Task details =>
Using the data that follows, give again word for word the lines between the one holding "(semi-automatic segmentation, software-assisted" and the one holding "320 image matrix. Female patient.", inclusive. Omit the pictures.

Source data =>
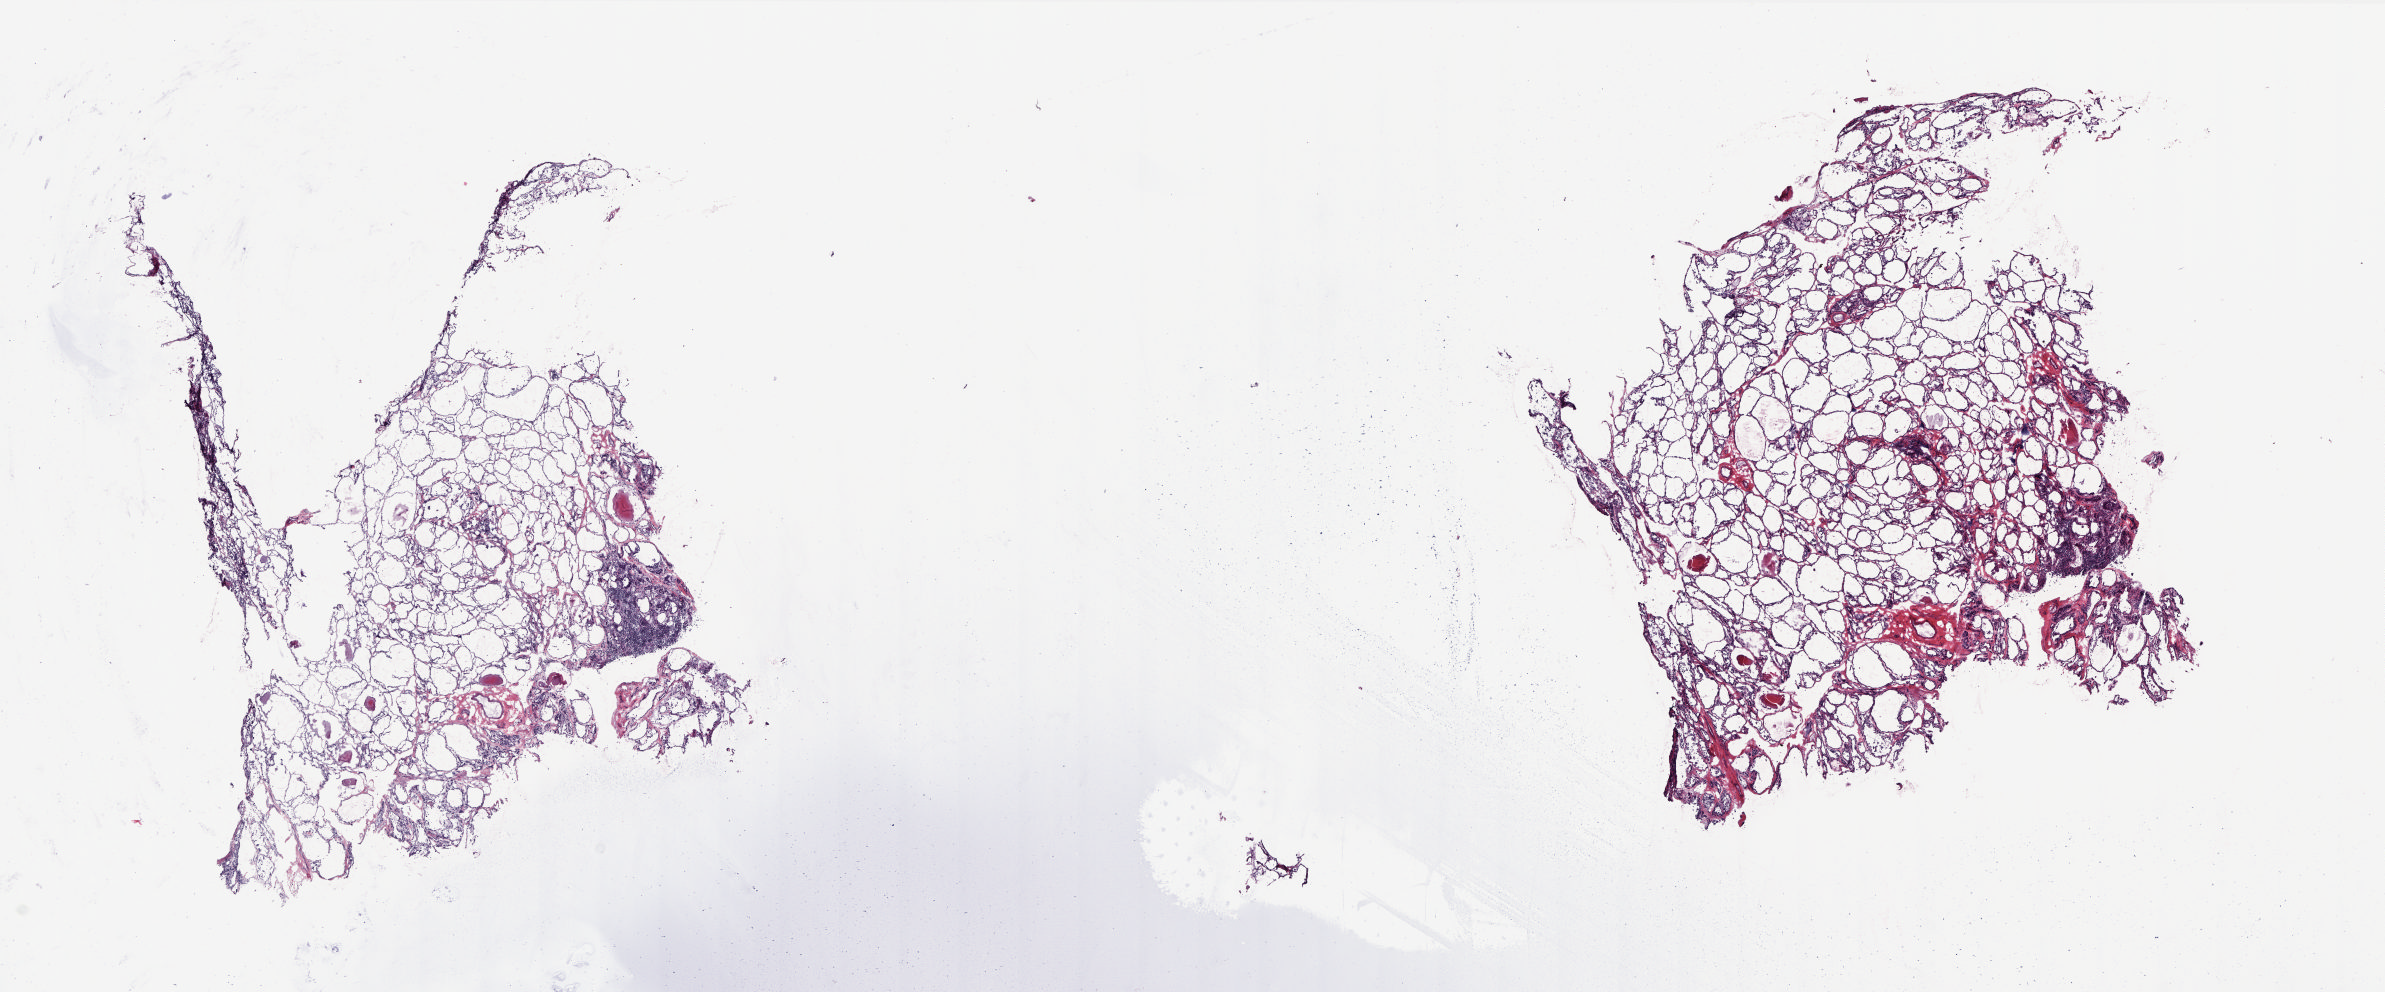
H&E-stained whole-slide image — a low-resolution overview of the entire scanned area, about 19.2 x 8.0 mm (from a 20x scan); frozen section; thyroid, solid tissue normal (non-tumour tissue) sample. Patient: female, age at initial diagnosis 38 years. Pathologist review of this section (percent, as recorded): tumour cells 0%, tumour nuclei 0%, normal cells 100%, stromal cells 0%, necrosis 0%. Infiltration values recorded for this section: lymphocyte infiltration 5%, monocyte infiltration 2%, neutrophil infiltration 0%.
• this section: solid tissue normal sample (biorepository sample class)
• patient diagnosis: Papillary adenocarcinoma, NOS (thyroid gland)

...

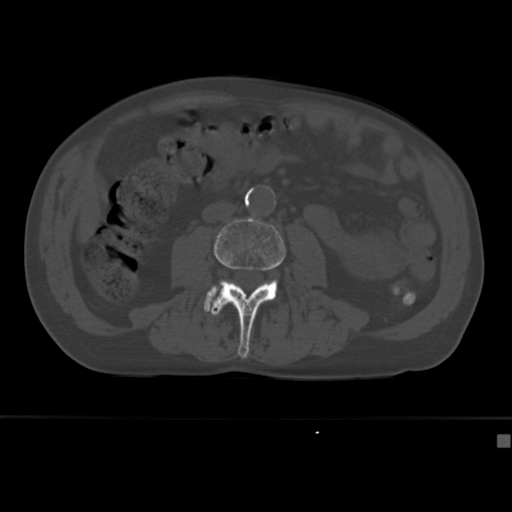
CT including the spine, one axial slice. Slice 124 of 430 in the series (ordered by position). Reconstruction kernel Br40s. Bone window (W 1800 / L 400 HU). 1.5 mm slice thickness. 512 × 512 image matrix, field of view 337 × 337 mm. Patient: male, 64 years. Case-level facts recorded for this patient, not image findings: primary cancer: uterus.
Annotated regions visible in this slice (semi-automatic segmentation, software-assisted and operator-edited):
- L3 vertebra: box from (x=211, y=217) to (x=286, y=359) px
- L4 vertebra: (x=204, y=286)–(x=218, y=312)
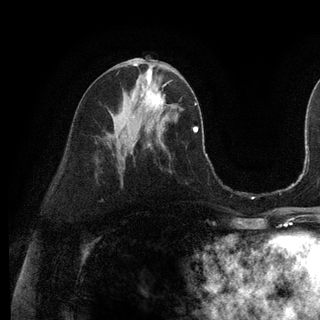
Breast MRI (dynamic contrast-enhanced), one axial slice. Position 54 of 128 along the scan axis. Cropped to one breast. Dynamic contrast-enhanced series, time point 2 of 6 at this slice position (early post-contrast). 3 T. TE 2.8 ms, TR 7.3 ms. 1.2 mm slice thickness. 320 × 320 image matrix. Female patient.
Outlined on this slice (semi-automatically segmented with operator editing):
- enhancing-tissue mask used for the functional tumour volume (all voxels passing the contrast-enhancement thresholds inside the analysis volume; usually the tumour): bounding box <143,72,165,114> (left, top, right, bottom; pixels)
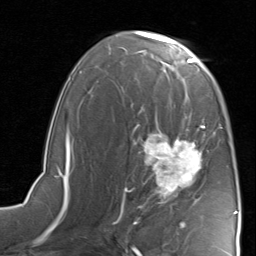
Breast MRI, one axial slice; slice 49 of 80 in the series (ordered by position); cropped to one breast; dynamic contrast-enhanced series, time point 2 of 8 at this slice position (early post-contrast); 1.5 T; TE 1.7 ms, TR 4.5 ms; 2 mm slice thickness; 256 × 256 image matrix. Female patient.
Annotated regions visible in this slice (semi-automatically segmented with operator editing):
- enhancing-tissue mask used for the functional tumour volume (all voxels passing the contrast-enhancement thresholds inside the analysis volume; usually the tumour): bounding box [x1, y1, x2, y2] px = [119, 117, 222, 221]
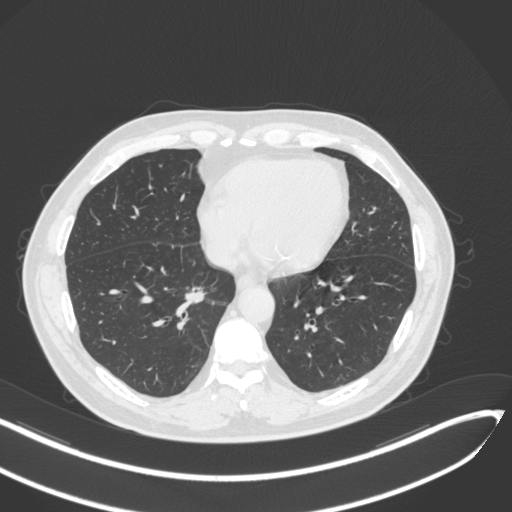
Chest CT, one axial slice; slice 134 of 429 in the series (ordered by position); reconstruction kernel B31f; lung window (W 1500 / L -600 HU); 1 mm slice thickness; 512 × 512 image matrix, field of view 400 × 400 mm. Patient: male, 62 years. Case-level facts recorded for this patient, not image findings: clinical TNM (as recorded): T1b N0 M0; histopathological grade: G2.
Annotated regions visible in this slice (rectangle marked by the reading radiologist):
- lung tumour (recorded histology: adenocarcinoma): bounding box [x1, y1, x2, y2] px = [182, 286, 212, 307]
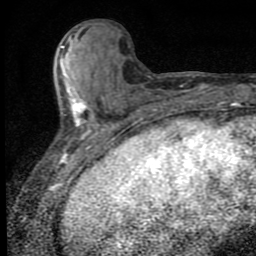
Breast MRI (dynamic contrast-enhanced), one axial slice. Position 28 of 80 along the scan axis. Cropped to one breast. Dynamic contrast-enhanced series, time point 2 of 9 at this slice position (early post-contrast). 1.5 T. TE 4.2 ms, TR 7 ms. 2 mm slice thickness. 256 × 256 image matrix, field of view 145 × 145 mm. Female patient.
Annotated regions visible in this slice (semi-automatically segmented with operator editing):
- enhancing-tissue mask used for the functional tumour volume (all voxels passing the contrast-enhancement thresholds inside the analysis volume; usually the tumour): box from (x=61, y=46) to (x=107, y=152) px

Task answer =>
Annotated regions visible in this slice (semi-automatic segmentation, software-assisted and operator-edited):
- L3 vertebra: box from (x=211, y=217) to (x=286, y=359) px
- L4 vertebra: (x=204, y=286)–(x=218, y=312)
Breast MRI (dynamic contrast-enhanced), one axial slice. Position 54 of 128 along the scan axis. Cropped to one breast. Dynamic contrast-enhanced series, time point 2 of 6 at this slice position (early post-contrast). 3 T. TE 2.8 ms, TR 7.3 ms. 1.2 mm slice thickness. 320 × 320 image matrix. Female patient.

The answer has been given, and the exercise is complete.